I've spent the last few years slowly detaching myself from the people, places and things that bring me emotional pain. Now I am surrounded by people who know the real Mario and I've laid my cards on the table for you to take it or leave it. I am currently enrolled in "Self Love 101" and have a couple more classes to go before I get to a point where I can love every single cell in my body. Dressing up is part of that therapy, it creates a new reality. A reality that challenges our ideas of male + female behavior and questions why our society spends so much time defining those behaviors. A reality where I feel beautiful and am surrounded by beautiful people & things. A reality where beauty lies with the beholder.
And so with my head held high and firm on my faggot shoulders, I walk through the city with my psychological gun cocked and swords drawn waiting for you to make your 1st and last move......deuces.
LESSON: We will spend a lifetime loving oursleves. And if you think you're already there, think again. Baby you're a firework.
Monday, January 10, 2011
Sunday, January 2, 2011
Post #3: Dream It, Sketch It, Build It!
I moved to NYC just over 3 years now with every intention of going to fashion school. I interviewed, had a portfolio review, got accepted and never enrolled. I couldn't enroll full time because like so many of us, I had to work a full time job. And then I considered enrolling part time, but the hours didn't work with my job either. Sounds familiar? So many of us have had to make this choice at least once in our life, whether to get a job or go to school. And for those of you who have been lucky enough to have your mum or dad foot the bill, I envied you. Too bad for my mum who probably thinks I'm wasting my time pursuing a fashion career since it's “not a real job”. So with no fashion degree, no family support of sorts, off I go to NYC to divide and conquer..........I guess.

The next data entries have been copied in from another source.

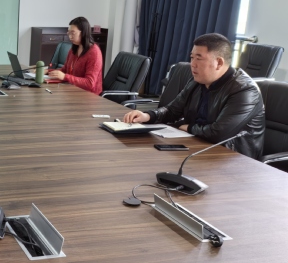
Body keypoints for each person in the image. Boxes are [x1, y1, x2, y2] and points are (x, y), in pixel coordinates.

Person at [123, 33, 265, 159]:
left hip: (232, 158)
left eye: (199, 58)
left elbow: (219, 133)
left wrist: (189, 128)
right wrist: (147, 116)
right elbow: (172, 110)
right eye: (192, 57)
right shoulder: (197, 81)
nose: (193, 64)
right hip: (196, 146)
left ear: (219, 63)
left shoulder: (245, 90)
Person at [47, 17, 103, 94]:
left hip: (89, 96)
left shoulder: (94, 52)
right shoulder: (74, 49)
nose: (70, 37)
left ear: (83, 32)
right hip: (73, 91)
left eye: (73, 33)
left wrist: (65, 77)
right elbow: (65, 70)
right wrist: (47, 71)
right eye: (69, 33)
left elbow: (90, 83)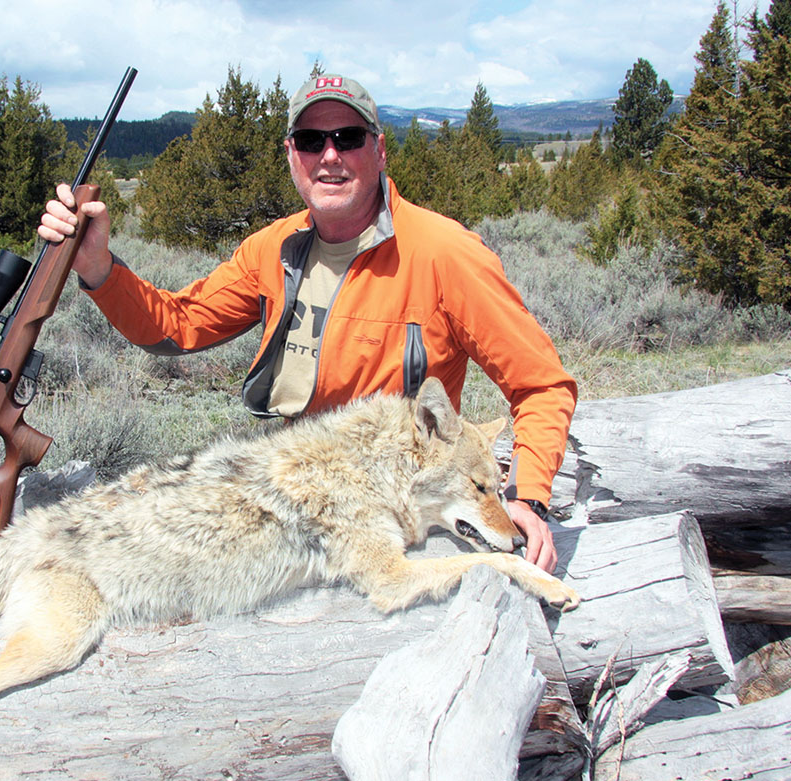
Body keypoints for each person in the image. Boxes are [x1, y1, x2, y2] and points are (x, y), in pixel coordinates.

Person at [38, 74, 577, 572]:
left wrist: (527, 498)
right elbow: (178, 325)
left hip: (388, 514)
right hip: (294, 489)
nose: (330, 156)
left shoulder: (445, 255)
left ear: (380, 148)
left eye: (348, 137)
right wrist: (98, 267)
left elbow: (542, 385)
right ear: (291, 155)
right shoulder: (275, 249)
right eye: (311, 141)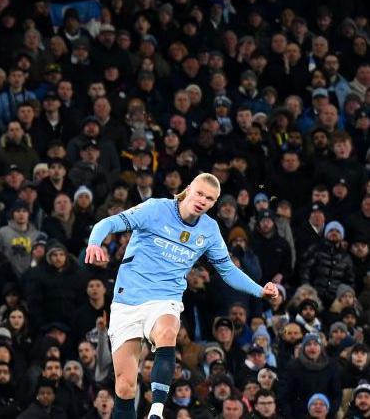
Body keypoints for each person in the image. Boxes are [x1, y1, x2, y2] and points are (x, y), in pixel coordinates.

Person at [84, 173, 279, 419]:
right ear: (188, 190)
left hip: (166, 298)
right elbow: (111, 223)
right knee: (124, 385)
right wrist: (94, 242)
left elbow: (227, 269)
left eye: (210, 199)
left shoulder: (209, 229)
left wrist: (260, 290)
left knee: (167, 332)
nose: (203, 201)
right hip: (128, 300)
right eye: (200, 193)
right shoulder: (155, 209)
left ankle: (156, 411)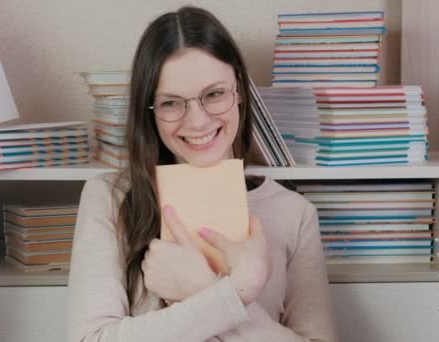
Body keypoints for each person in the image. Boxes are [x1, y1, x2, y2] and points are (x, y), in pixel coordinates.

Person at [68, 6, 338, 342]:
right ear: (149, 111)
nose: (197, 121)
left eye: (213, 94)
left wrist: (206, 288)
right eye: (170, 103)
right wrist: (236, 292)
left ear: (238, 90)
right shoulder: (108, 198)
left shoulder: (295, 213)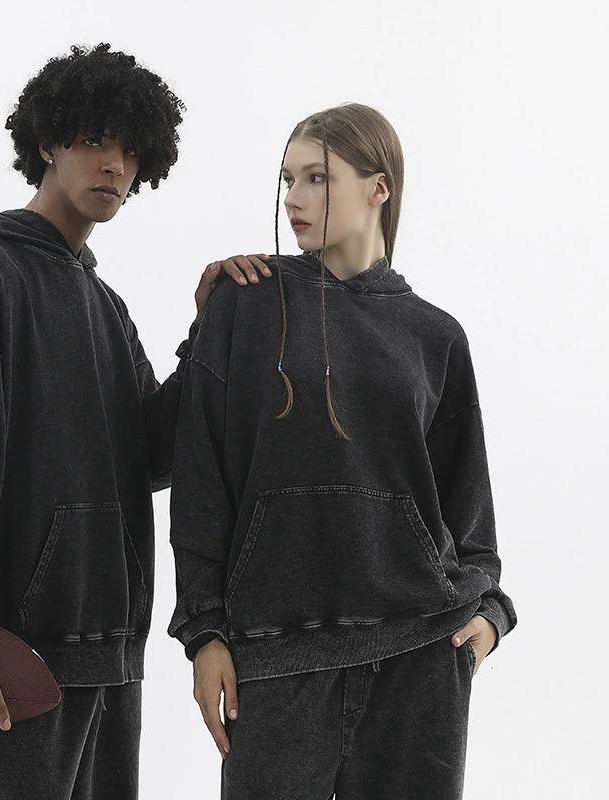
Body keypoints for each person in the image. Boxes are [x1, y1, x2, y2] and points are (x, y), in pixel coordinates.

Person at [0, 42, 272, 800]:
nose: (115, 166)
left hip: (111, 655)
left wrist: (211, 331)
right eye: (95, 140)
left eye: (131, 151)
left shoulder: (104, 307)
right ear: (47, 142)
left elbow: (152, 456)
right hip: (15, 657)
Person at [167, 102, 518, 799]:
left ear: (378, 188)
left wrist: (489, 618)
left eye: (318, 178)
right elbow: (200, 476)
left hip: (421, 653)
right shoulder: (244, 301)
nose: (294, 198)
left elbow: (467, 509)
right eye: (288, 180)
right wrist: (203, 633)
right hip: (275, 653)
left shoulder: (435, 336)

I'd always been a creative kid, and by creative I mean “special” and by special I mean gay [chuckle]. So fashion isn't too far a stretch for me, but I ain't no Picasso. With my hyper active imagination and my hopes set on New York City, I've learned to dream it, sketch it, build it. Or get in touch with people that can. I spend an incredible amount of time sketching bags, shoes, and more recently dresses. I also spend an equal amount of time day dreaming when I am not on the job. I feel like I have 2 full time jobs, and for now, it's the way of the world. No doubt, my abilities have evolved and I can communicate my ideas to the point where an actual handbag or garment prototype can emerge from my simple sketches. So looking back at the short evolution since moving to NYC, I am proud. Yes.
LESSON: You gotta start somewhere, get a journal. I remember being out at dinner and had ideas flash in my head and I would scribble it down on a napkin. Now I'm all high class, I got a leather bound sketchbook with my name embossed on it as Birthday gift last year. It's from Aspinal Of London, and it's oh so lovely.http://www.aspinaloflondon.com/
Indulge yourselves, since only a select few ever get an opportunity to see my sketchbook. The knotted sandal was my 1st shot at making a shoe and I have to admit, it's pretty sweet. PS: I'm broke, so I re-use office paper to print my specs, so sorry about the glaring Handbag Designer 101 at the corner [snickering].